● Stated goal: Extend the passage about the Stanford affiliates named to Forbes' 2026 "30 Under 30" list, picking up after its last sentence.

● Passage:
## BEGIN
Forbes' 2026 cohort includes eight Stanford affiliates working in sustainability. The five women and three men have taken advantage of the entrepreneurship ecosystem in and around the university.

Forbes' annual “30 Under 30” U.S. feature for 2026 includes eight Stanford University affiliates working in sustainability: five alumni and three students. Seven are in the “Energy & Green Tech” category, and one is in “Manufacturing & Industry.” Seven have cleantech startups. Women outweigh men this year five to three. 

Four alumni recognized in the Energy & Green Tech category are: Gabriella Dweck, MS ’23, (names link to Forbes pages); Alex Fuster, BS/MS ’20; Ali Sarilgan, BS/MS ’19; and Meghan Wood, MS ’23. In the same category, Forbes also honored PhD students Rebecca Grekin and Jade Marcus, and master’s degree student Laurence Allen. The Manufacturing & Industry Category applauds the progress alum Fern Morrison, MS ’24, has made with her research-backed venture.
## END
● Excerpted data:
## BEGIN
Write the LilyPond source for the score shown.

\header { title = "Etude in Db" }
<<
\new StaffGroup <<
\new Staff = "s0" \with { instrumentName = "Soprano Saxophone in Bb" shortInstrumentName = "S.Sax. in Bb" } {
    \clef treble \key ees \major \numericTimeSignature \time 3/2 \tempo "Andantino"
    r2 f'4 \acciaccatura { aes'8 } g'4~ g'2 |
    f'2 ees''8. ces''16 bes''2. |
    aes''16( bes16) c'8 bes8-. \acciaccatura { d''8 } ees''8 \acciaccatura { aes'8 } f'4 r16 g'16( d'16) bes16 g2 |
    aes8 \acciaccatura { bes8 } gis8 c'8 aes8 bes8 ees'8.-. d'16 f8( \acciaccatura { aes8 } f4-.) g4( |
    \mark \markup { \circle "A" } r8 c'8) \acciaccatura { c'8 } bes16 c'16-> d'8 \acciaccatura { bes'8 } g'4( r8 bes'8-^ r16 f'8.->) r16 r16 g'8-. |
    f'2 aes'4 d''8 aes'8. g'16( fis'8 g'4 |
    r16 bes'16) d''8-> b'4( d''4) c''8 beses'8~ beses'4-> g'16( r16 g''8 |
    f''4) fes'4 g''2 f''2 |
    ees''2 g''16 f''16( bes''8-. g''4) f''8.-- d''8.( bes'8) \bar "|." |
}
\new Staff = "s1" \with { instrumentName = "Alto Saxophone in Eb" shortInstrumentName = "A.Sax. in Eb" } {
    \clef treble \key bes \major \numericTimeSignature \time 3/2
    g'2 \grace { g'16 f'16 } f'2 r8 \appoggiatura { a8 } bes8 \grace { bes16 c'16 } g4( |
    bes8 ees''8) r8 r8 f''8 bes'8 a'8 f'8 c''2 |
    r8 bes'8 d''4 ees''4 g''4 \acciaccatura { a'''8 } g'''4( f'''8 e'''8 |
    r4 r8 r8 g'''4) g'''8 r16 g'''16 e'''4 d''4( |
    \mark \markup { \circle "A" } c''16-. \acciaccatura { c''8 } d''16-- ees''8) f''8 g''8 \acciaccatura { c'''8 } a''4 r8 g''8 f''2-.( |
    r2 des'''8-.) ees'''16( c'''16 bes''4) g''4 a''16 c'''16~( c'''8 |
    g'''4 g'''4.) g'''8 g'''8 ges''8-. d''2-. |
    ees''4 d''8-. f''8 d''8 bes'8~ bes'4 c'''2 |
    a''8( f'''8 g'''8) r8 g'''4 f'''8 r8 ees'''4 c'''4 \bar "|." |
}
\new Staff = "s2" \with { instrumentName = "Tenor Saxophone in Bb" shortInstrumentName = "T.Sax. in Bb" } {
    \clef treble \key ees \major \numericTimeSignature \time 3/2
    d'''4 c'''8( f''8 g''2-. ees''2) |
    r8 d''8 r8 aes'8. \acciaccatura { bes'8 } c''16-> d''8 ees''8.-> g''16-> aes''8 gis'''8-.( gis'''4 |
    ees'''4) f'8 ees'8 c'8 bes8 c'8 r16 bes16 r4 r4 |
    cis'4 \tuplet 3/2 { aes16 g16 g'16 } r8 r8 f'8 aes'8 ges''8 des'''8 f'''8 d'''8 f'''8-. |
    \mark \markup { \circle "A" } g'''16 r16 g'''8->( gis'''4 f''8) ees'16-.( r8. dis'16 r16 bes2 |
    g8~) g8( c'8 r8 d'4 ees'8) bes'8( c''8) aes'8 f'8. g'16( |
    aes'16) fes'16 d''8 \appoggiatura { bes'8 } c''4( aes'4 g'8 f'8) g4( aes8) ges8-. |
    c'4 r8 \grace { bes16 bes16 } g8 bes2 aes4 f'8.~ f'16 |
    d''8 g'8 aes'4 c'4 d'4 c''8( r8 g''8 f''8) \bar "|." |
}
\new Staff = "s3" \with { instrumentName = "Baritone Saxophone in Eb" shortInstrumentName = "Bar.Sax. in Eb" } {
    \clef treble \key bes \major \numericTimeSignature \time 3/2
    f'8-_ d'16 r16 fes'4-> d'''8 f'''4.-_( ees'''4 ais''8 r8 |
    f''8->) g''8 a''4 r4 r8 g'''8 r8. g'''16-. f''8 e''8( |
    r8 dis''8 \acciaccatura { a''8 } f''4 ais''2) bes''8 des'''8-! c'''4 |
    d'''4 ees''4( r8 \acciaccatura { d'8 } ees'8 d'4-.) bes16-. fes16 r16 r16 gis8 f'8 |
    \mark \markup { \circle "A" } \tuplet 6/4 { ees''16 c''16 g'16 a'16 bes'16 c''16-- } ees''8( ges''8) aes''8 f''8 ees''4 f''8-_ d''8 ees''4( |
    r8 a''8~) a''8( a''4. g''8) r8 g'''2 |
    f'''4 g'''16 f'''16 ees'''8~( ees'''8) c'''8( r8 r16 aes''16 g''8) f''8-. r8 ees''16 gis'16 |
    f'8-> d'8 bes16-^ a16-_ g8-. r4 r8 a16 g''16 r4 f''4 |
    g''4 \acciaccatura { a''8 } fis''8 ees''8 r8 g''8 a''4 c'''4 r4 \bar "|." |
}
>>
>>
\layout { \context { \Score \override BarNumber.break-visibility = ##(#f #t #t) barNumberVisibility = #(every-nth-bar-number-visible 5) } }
## END
● Result of the task:
Over the past eight years, the magazine has recognized the contributions of 68 Stanford alumni, students, and scholars working in sustainability. For the 2026 cohort, as in previous years, most of the Stanford honorees received critical assistance from the many cleantech entrepreneurship courses and programs at Stanford and, more broadly, in the Bay Area. Three won Innovation Transfer Program grants from the TomKat Center for Sustainable Energy. Two took the Precourt Institute for Energy’s course Stanford Climate Ventures. Both the Precourt Institute and the TomKat Center are part of the Stanford Doerr School of Sustainability. The Ecopreneurship program, a partnership of the Doerr School of Sustainability and Stanford’s Graduate School of Business, helped train three of the honorees. Crucial entities that train and invest in cleantech entrepreneurs in the Bay Area include the U.S. Department of Energy-supported Cyclotron Road, Bill Gates’ Breakthrough Energy, and the YCombinator accelerator.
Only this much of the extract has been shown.